[Excerpt to read]

--- Begin ---

Audio Tracking with Soundar

Project Introduction

Sound Bite: Our project was a soundar, that allowed us to pinpoint any sound that was heard in front of the machine.

Summary: Firstly a clap or snap would be created then travel through the air into the microphone placed in the x-y plan of our workstation. These waves would be converted to a waveform that had a clean rising edge which was used as a way to detect if a microphone picked up a sound. From here we found out the order of which the microphone picked up the sound first, second, then third by time of flight and combined the first and second microphones into detection pairs. With these pairs we could creat an angle of where the sound came from relative to the center of our setup allowing us to ping on a VGA screen where the sound came from.

High Level Design

Rationale and Sources of Your Project Idea

Our project's original inspiration was a turret that would be able track someone based on their distance, and then track them. However, we settled on the design of an audio tracker and was able to pinpoint the location of any sound made near the microphones. While we came up with the idea on our own we did find a demo that Professor Van Adams did with an ultrasonic rangefinder, in which we found the mechanical part for controlling the angle and tilt of the turret. In addition we found another group towards the end of our project which we ended up incorporating their algorithm for locating distance from the sound into our final project.

--- End ---

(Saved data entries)
--- Begin ---

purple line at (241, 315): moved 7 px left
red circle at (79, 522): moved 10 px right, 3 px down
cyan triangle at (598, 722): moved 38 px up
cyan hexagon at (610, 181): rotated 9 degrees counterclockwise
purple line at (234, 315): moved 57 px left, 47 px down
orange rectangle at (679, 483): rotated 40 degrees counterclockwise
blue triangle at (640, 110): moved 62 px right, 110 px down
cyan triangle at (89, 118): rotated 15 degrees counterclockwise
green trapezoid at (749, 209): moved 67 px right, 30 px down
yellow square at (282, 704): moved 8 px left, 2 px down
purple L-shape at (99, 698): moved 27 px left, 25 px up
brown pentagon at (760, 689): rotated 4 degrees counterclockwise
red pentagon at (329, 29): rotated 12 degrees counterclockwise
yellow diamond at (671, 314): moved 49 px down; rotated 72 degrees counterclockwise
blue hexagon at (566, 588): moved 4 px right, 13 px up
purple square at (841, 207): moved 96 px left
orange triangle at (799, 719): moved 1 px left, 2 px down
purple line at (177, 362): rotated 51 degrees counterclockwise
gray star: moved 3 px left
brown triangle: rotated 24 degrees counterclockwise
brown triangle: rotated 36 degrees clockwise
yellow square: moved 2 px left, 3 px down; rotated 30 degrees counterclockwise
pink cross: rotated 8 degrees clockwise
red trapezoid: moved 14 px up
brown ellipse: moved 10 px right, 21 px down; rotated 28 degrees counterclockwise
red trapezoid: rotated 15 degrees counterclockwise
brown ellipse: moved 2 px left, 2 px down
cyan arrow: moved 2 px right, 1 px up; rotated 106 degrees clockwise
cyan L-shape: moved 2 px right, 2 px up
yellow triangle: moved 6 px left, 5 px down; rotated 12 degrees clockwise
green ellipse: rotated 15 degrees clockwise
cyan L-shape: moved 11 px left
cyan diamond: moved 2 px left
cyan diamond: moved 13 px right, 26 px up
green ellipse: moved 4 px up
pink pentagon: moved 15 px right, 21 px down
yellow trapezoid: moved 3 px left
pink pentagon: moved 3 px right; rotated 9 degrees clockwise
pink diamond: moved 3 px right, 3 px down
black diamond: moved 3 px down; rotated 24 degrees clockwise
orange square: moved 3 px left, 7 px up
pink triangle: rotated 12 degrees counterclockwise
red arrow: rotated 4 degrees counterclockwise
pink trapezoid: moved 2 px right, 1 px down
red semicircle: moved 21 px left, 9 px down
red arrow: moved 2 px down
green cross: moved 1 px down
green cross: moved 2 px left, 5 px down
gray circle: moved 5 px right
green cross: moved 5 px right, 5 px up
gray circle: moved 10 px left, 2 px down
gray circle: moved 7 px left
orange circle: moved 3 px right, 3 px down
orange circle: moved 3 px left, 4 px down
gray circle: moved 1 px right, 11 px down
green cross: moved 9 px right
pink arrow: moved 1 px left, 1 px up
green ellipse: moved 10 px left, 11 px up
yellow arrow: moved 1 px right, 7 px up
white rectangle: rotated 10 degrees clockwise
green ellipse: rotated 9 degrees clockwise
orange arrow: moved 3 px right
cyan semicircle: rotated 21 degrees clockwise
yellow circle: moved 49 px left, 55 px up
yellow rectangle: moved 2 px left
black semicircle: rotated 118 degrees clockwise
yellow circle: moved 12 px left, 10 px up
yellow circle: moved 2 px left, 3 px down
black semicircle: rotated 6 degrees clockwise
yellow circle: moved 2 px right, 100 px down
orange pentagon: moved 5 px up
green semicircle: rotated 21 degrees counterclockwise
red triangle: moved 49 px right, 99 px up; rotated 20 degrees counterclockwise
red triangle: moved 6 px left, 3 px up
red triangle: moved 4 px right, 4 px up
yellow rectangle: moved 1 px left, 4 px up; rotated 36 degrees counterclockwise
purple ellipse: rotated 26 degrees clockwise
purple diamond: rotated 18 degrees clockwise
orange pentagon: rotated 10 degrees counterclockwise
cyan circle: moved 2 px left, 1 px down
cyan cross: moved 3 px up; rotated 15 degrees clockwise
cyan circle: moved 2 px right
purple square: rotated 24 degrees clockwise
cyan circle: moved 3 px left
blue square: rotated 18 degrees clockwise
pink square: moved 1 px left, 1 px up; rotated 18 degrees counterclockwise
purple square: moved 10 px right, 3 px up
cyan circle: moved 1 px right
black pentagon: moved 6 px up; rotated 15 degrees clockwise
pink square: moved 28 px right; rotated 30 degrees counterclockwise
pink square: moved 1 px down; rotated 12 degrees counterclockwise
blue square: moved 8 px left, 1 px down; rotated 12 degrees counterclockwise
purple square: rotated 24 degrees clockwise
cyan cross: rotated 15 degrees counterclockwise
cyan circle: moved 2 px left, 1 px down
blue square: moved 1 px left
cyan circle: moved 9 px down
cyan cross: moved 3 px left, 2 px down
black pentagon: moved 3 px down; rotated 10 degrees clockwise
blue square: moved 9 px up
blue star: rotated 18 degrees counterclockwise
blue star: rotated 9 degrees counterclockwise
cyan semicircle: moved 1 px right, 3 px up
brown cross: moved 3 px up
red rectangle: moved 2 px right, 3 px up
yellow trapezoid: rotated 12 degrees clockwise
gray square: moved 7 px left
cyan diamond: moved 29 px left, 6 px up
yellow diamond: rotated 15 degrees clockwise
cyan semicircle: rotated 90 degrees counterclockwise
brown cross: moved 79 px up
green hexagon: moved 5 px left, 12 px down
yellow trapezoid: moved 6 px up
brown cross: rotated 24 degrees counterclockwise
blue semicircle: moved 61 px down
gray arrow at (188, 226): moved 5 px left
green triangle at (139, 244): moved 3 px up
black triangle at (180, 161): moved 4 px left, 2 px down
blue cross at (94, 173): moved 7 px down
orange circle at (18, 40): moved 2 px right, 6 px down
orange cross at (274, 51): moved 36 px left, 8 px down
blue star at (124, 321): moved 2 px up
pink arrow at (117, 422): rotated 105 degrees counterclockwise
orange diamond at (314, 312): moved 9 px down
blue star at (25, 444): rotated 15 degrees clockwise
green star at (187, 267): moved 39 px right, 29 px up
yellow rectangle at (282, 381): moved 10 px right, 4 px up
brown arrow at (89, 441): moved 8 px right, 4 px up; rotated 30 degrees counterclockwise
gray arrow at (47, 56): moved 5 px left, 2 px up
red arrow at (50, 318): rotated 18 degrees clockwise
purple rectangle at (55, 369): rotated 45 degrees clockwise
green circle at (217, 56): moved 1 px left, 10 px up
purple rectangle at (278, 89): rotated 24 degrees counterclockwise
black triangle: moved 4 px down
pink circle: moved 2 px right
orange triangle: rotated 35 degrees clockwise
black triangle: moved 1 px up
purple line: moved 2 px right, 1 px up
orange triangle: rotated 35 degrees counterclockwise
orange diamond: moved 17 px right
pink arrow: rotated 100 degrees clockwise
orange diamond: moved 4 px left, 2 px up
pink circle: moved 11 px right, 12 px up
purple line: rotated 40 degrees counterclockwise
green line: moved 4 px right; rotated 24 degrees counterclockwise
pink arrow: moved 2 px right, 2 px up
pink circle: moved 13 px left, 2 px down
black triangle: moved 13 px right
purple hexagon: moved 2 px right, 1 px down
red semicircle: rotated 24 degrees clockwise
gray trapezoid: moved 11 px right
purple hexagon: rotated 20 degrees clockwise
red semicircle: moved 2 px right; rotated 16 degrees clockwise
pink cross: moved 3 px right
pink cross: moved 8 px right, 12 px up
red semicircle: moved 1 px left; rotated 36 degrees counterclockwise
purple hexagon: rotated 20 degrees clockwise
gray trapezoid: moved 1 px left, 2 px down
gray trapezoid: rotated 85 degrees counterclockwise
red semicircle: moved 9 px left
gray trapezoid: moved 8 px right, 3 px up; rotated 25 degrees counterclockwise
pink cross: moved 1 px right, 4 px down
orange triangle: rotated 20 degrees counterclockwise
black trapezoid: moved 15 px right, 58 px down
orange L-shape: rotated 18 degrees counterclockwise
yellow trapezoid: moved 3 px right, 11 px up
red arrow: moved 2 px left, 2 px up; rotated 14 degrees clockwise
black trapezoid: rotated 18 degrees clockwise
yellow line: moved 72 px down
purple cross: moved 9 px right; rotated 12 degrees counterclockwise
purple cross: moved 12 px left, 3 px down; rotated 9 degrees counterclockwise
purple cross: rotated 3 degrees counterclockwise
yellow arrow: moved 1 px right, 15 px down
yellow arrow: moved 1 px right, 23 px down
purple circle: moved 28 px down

--- End ---

From the soundar project text above, write out word for word the passage starting with "Our project's original" and going on through "our final project.".

[The solution]
Our project's original inspiration was a turret that would be able track someone based on their distance, and then track them. However, we settled on the design of an audio tracker and was able to pinpoint the location of any sound made near the microphones. While we came up with the idea on our own we did find a demo that Professor Van Adams did with an ultrasonic rangefinder, in which we found the mechanical part for controlling the angle and tilt of the turret. In addition we found another group towards the end of our project which we ended up incorporating their algorithm for locating distance from the sound into our final project.